Lately, I’ve been building a lot of small products.
And it always starts the same way.
“This might work.”
So I jump in.
Add features, shape the product, ship it.
But the results are also… kind of the same.
Either:
no real traction,
some users but no revenue,
or it just stalls somewhere in between
At first, I thought it was my execution.
Or maybe the idea just wasn’t good enough.
So I kept trying different things.
But after doing this multiple times,
I started noticing a pattern.
It didn’t feel like the product failed.
It felt like the direction was already decided from the beginning.
Especially when
I didn’t have a clear answer to
“How does this actually make money?”
Those projects almost always ended the same way.
So recently, I changed my approach.
Instead of starting with the idea,
I start with the revenue structure.
If I can’t see how money is generated,
I don’t build it.
If I can,
I reshape the idea to fit that structure first.
Since doing this,
I’ve been building less.
But making decisions a lot faster.
Still experimenting,
but it feels way more stable than before.
Curious if anyone else has noticed something similar?
Have noticed something similar, we came to very different conclusions. The problem I saw (after chatting w almost 30 IHs) is that people don't know how to talk customers. I believe revenue will come if you know how to look for real pain that people are experiencing.
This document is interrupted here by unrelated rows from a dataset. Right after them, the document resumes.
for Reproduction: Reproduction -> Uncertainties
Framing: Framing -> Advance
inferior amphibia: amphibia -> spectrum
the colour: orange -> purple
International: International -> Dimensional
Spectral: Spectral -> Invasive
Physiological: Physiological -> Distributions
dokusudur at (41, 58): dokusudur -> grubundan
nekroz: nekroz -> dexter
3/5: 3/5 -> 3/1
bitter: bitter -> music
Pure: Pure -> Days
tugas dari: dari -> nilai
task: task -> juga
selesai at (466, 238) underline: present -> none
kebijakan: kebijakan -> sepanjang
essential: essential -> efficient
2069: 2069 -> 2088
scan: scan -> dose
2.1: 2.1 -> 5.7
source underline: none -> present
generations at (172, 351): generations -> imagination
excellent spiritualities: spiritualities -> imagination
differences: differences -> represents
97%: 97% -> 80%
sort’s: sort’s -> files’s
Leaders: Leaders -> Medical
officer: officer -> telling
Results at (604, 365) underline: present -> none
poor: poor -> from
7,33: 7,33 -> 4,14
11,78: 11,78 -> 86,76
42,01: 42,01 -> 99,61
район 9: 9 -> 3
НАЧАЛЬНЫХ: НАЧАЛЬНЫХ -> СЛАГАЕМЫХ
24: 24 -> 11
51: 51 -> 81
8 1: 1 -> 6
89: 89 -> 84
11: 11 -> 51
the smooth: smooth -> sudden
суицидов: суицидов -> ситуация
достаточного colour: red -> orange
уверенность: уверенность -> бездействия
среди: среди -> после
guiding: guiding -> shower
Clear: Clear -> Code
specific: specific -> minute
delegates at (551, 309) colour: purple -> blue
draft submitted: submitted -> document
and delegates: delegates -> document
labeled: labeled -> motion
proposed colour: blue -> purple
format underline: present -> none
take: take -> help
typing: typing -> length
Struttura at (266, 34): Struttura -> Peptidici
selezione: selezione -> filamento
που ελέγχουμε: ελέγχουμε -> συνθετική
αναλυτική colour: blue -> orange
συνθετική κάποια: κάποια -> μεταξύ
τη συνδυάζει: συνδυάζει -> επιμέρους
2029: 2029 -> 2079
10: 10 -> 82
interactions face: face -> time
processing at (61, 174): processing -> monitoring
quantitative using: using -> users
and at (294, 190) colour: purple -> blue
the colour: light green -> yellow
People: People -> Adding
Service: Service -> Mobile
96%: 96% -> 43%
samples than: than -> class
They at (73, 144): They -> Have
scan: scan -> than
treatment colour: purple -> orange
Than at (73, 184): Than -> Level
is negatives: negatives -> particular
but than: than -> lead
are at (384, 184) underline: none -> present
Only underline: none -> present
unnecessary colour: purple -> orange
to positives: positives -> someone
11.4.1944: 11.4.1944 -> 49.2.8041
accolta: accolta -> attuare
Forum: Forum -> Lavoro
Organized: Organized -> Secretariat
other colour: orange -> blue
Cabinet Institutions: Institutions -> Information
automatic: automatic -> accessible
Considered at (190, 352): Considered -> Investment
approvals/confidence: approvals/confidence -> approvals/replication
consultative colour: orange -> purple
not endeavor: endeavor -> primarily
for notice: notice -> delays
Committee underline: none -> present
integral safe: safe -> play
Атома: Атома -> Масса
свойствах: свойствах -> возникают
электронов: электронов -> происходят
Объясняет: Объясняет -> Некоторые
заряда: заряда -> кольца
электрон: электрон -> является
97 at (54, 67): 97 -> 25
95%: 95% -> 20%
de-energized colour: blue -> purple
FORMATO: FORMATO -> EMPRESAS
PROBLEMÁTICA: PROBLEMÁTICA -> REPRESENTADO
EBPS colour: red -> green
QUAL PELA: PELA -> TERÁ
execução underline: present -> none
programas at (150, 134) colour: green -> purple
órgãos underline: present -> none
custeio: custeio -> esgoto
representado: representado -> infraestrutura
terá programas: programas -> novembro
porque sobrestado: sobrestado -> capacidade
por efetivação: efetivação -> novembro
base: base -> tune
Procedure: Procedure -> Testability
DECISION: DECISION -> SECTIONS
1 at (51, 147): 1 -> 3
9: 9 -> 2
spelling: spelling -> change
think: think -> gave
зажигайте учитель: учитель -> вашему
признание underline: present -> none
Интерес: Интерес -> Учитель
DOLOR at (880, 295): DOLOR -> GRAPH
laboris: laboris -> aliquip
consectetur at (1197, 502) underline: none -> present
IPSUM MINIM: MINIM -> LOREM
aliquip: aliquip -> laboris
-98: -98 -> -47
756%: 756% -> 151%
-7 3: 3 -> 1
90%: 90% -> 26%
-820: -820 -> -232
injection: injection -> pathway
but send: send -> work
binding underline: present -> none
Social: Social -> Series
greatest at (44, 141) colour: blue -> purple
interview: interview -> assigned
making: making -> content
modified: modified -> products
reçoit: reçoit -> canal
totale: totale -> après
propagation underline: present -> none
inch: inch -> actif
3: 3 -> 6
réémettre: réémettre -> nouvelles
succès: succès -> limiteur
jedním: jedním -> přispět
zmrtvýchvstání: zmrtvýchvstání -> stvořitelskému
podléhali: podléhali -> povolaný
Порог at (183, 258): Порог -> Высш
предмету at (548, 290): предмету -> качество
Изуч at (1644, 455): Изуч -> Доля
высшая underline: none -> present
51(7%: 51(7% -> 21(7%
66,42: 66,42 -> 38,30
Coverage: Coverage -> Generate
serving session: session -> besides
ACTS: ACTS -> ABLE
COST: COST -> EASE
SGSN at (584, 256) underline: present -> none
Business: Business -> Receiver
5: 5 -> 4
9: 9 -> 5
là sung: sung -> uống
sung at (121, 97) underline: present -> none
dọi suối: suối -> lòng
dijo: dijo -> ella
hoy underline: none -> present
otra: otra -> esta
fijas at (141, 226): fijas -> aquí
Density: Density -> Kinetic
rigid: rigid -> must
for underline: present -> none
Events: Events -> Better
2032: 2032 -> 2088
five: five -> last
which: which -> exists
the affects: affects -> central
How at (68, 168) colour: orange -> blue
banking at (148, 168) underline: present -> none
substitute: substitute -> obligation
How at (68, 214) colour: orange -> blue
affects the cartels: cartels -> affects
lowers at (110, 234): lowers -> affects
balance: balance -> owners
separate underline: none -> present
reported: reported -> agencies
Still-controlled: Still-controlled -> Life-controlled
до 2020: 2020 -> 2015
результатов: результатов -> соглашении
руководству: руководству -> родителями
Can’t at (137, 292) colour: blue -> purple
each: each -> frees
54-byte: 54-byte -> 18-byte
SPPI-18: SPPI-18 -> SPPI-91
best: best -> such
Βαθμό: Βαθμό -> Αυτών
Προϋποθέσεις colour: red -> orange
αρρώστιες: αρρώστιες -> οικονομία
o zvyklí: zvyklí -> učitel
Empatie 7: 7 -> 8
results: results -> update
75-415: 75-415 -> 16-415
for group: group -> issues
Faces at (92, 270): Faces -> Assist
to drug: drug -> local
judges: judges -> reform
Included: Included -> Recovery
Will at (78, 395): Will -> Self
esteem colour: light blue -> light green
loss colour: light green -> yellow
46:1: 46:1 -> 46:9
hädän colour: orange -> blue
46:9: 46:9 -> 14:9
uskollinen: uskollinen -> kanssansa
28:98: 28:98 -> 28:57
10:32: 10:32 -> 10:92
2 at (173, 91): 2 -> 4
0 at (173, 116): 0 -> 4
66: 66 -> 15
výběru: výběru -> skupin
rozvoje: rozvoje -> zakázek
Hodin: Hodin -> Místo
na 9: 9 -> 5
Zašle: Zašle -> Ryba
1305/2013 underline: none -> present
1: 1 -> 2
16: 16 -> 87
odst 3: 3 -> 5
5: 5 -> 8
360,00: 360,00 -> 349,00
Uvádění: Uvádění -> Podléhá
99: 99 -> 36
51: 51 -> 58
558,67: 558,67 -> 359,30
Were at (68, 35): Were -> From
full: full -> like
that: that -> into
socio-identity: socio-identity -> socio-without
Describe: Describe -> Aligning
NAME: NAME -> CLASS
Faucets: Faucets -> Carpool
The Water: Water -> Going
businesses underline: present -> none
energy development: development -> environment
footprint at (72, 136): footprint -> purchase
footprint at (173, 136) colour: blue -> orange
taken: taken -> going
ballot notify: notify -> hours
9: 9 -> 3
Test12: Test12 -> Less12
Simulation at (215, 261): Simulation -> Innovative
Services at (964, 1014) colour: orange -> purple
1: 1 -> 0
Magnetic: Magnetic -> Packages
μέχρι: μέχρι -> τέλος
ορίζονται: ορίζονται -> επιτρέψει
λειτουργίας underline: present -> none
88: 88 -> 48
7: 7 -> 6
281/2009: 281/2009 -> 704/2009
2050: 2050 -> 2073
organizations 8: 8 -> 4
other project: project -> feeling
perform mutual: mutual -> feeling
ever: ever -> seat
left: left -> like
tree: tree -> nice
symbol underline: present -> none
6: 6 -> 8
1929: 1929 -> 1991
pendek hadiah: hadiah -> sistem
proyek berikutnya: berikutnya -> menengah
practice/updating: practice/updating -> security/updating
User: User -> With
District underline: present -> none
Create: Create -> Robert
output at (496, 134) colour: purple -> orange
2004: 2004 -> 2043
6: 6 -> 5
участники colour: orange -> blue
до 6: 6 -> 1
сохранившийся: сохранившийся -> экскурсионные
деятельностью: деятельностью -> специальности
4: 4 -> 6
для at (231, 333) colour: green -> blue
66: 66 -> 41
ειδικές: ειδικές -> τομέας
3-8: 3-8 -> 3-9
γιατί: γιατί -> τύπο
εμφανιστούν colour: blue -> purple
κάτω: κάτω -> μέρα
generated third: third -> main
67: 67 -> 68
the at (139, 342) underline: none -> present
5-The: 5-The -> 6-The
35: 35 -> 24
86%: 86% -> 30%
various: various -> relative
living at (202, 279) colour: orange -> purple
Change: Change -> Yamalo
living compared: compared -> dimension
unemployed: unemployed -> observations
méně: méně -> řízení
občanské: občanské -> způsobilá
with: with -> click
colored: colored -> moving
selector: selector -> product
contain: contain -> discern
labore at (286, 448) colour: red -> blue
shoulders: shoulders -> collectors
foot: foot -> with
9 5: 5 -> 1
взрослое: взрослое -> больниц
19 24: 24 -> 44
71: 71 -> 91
Love how you're holding back on the building though, IMHO people dive into the build way too fast because its more known and instantly gratifying - all you have to do is convince yourself that what you're doing is useful - the evidence required to make that leap is usually small to nothing, and we convince ourselves that what we're doing is worthwhile. happy to talk more if you're down as I think about this stuff a lot.